After that, lay out the baking paper with the cake in the mold, crushing the edges of the cake with your hands. Important: the cake must have high sides. Now, using a fork, we poke the dough in several places so that the cake does not rise during baking, and put the mold in the oven, preheated to a temperature 200 ° C prepare for 15 minutes. During this time, the cake will brown and begin to smell pleasantly of pastries. After the allotted time, using kitchen oven gloves, we take out the baking dish from the oven and set aside to cool (but this is only if you do not have time to prepare the remaining ingredients during this time).

Step 7: prepare a creamy egg dressing.


Pour the cream into the medium bowl and break the remaining eggs. Pour sugar and with a mixer or hand whisk mix well until a homogeneous mass is formed.
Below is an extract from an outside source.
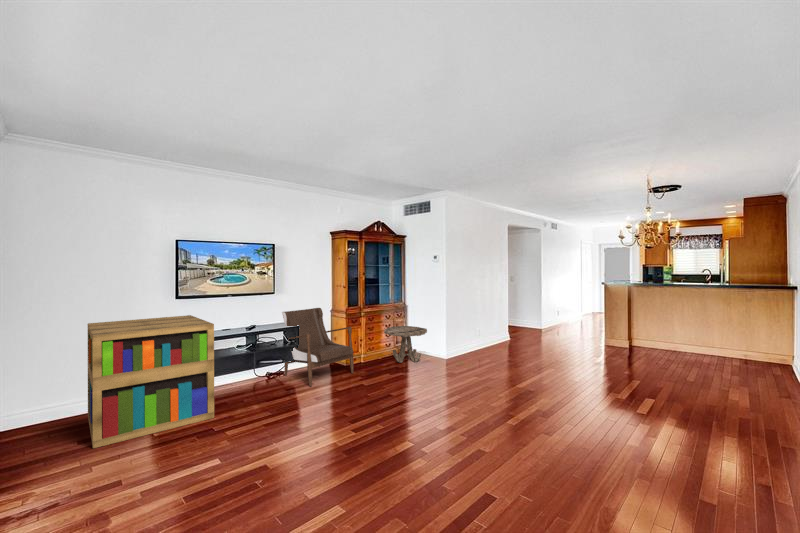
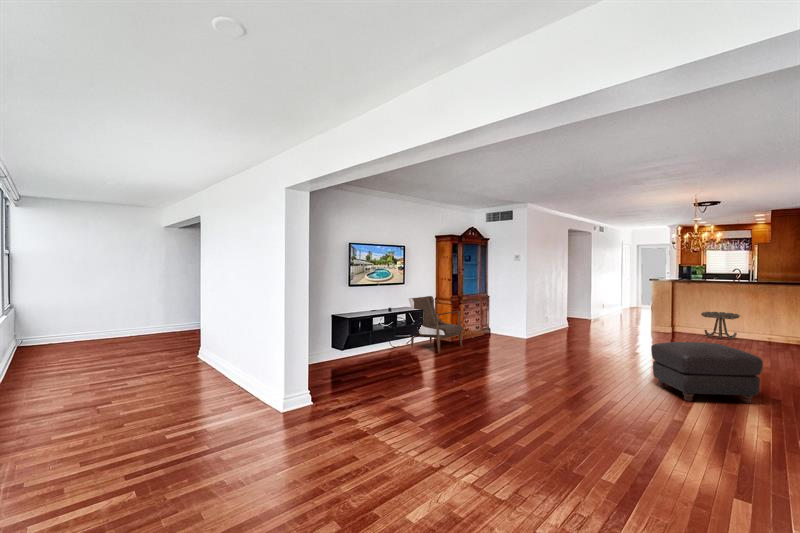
bookshelf: present [88,315,214,448] -> none [305,299,395,380]
side table: present [384,326,427,362] -> present [701,312,739,339]
ottoman: none [575,385,751,500] -> present [651,342,763,403]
Attention: if you use the mixer, then be sure to use it at low speed for 2-3 minutes.

Step 8: prepare an apricot tartlet.


So, as soon as the cake is baked, we take it out of the oven, reduce the temperature up to 180 ° C, and on the cake first pour the crushed almonds, then spread the apricot halves with the inside up and fill all this beauty with creamy egg dressing. Put the pastries in the oven again and bake the apricot tartlet for another 30-35 minutes.

Step 9: serve the apricot tartlet.


As soon as the apricot tartlet is ready, we take out the baking dish with kitchen tacks and set aside so that the baking is slightly cooled. After that, we cut the tartu into portions with a knife and transfer to a serving dish. But treat friends and relatives with such pastries along with hot tea, coffee or even with apricot compote. Pour the tartlet at will with cream or ice cream.
Good appetite!

Recipe Tips:

- For the preparation of apricot tartlets, be sure to choose ripe juicy varieties of apricots, then the baking will turn out more delicious and fragrant.

- In order to prevent the dough from drying out during the baking process, you can cover it with baking paper.

- Instead of nuts such as almonds, you can also use walnuts, cashews, and peanuts.

- Before serving, apricot tartlet can be sprinkled with powdered sugar if desired.

- If you have small baking tins on hand, then you can make not one big cake, but small cakes.

- If you are worried that the cake may still swell, then lay a small piece of baking paper directly on the dough and sprinkle dried peas or beans on it. Then the cake does not exactly rise.